Mirjam Finkelstein
Mirjam Finkelstein
Born: 1933
Place of Birth: Berlin
Arrived in Britain: 01/01/1947
Interview Number: 136 (S)
Interview Summary
Date of interview: 06/11/2006
Mirjam Finkelstein was born in Berlin in 1933. She is the daughter of Margarethe and Dr Alfred Wiener, the founder of the Wiener Library. Dr Wiener and his family fled Germany in 1933 and settled in Amsterdam. While Alfred Wiener was in the U.S.A, Mirjam, her two sisters, Eva and Ruth, and her mother were deported to Westerbork and then to Bergen-Belsen. In early 1945 she was moved from Bergen-Belsen to Switzerland. Between 1945 and 1947 Mirjam lived in the U.S.A. and then returned with her father to the UK, where she finished her schooling at the Paddington and Maida Vale School for Girls. There she studied Maths, Chemistry, and Physics and became a Maths teacher. Mirjam Finkelstein has three children and lives in London.
Place of Birth
In 1939 my father decided that it was not really on neutral soil, such a library. And so he decided to take the library to… England… financed by the BBC and Foreign Office then. It was very useful to them. They didn’t like it to be called something with ‘Jewish’ in it because … perhaps the information wouldn’t be taken as seriously. So it was called the ‘Wiener Library’.

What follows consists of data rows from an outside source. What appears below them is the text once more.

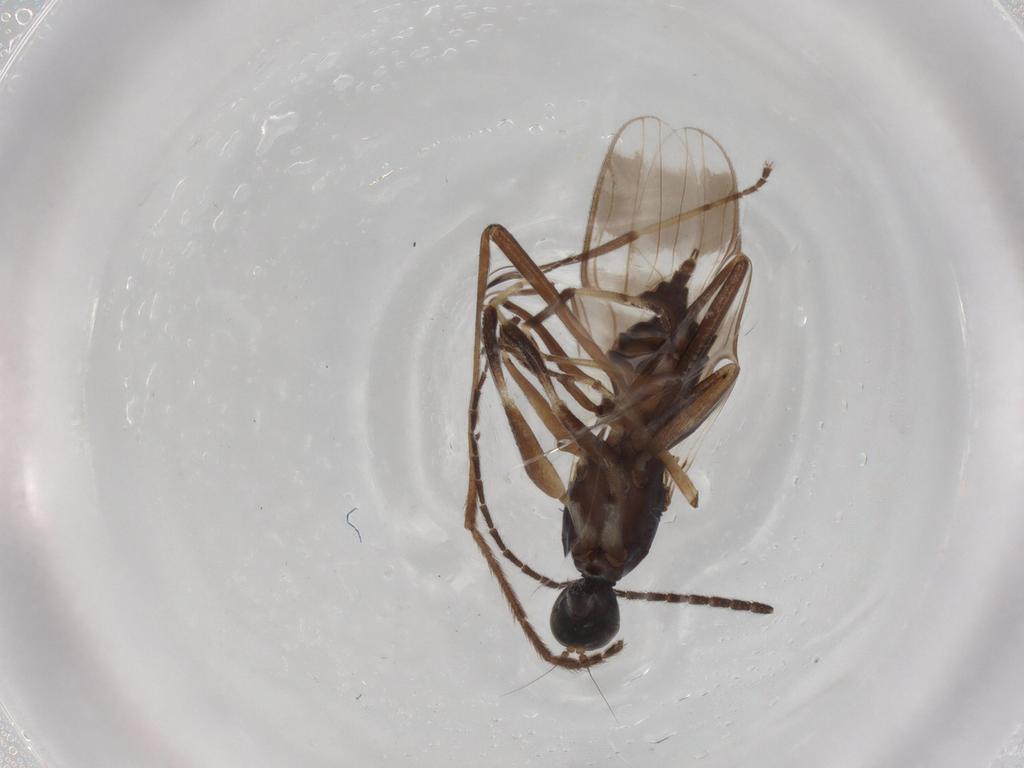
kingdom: Animalia
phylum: Arthropoda
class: Insecta
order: Diptera
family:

why Wiener Library is so-called
Young people over 16 were called up for labour camp. That is why the Franks, who were part of our community, went into hiding. Margo, the older one, whom [sister] Ruth knew better actually - she didn’t know Anne so well - was 16. She was just that bit older and was called up for labour camp... That’s when they hid because young people who went to… very few of them ever came back.
memories of Anne Frank
I think on the whole people were very concentrated on themselves. You know, in order to survive you’ve actually got to sort of look inward as it were. Though people did help each other, but it was very difficult, very difficult. Certainly among us I can’t remember any difficulties with other people or anything like that. The only thing I remember from Westerbork when my mother hung laundry out on a string or something and it disappeared. It did happen there – it happens. And she pinned a notice to the line and said: ‘I know who took this and they will be reported if this isn’t returned.’ And lo and behold the next morning it was back again, the laundry. So, you know these sorts of things did happen. But, on the whole, people seemed to live in…within their communities in harmony with each other as much as possible. But helping each other was of course very difficult. No one had very much to help, you know.

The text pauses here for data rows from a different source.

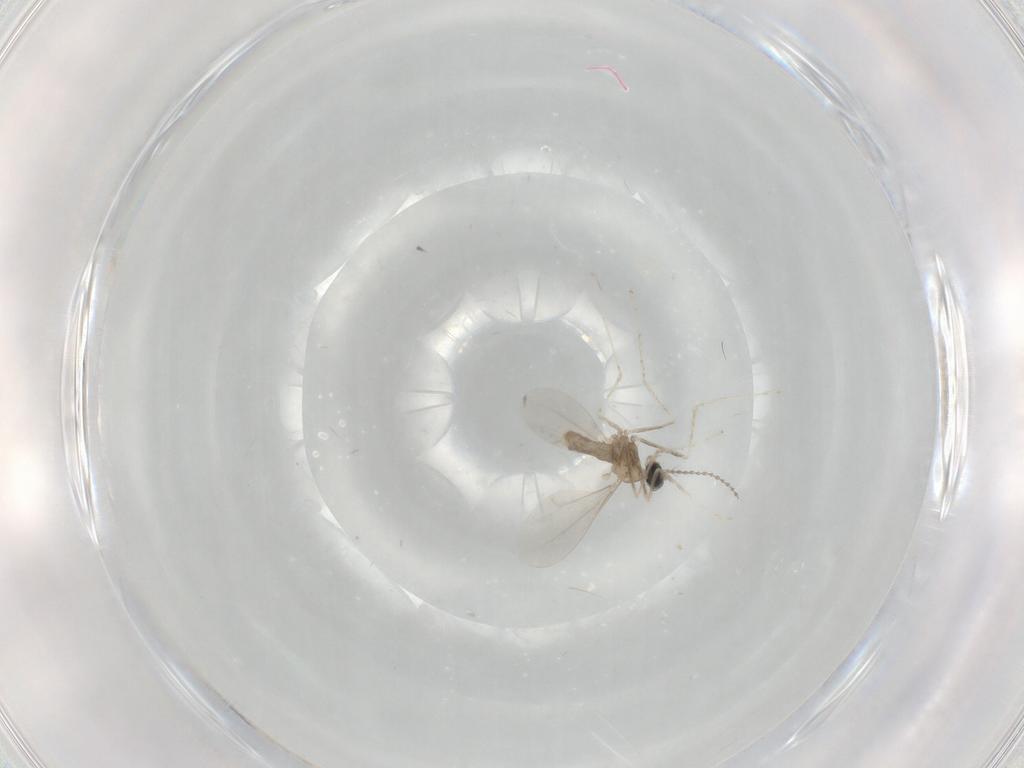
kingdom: Animalia
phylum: Arthropoda
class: Insecta
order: Diptera
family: Cecidomyiidae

Looking inward to survive, Westerbork
There was some sort of stove in the barracks but it really gave off very little heat. I suppose they used wood for fuel but it gave off very little heat. So cold and hunger. Fear, I suppose… but I think by that time one sort of…it became for a child part of, sort of, what life was, you know. I can’t remember actually questioning it. Funny isn’t it? One would think one would question: ‘Why is this suddenly happening?’ I think perhaps children don’t - just take what’s happening to them or they just take it. But I suspect that my mother gave us food of hers. I thank goodness I cannot remember that, but I suspect she did because she needed it more than us, in a way. We didn’t grow in that time you know. Children just stop growing if you don’t feed them.
Cold and hunger in Bergen-Belsen
We were in Amsterdam in Johann Van Eyck Straat where my father’s library - the Jewish Central Information Office - all the material, was. So we really lived on top of the shop. I think my father had been agitating against the regime, and started to collect anti-Semitic material… He believed in sort of condemning people from what they had written. He couldn’t possibly stay any length of time in Germany with these things. So that is how he came to move to Holland; he chose Holland because it had been neutral in the First World War. Many people were lulled into this sense of security.
Why father Alfred Wiener moved to Holland
And they came some time in the early morning. They came up to our flat. Raus! They counted us. My mother pleaded with them and showed them our father’s war medals and so on. That counted for absolutely nothing.
Grandfather's ww1 medals meant nothing
I was 10 years old, old enough to know that what was happening. I suppose the fact again of being away from home, taken away, very worried adults, a sort of a melee of people around me and so on was probably more than I could really cope with. Though on the whole I was quite a reasonably good child but I do remember that. But eventually I settled down to it and I remember when I had this spell in hospital, I…you know that was quite exciting I suppose again. And I was together with Eva which helped. But certainly we realised – I realised - this was…this was serious. There was, something happening beyond, even beyond the adults’ control. Perhaps that’s what starts children off when they feel the adults are not in control. Yes.
Being a child in Westerbork
The worst of Westerbork was a) the crowding and b) of course the transports [to Auschwitz]. Everything was focused on these transports. I have got a pitiful little letter that my aunt wrote to my mother, or to us, just before they left, you know, full of hope, you know: ‘We will see each other again’ and so on. She must have known.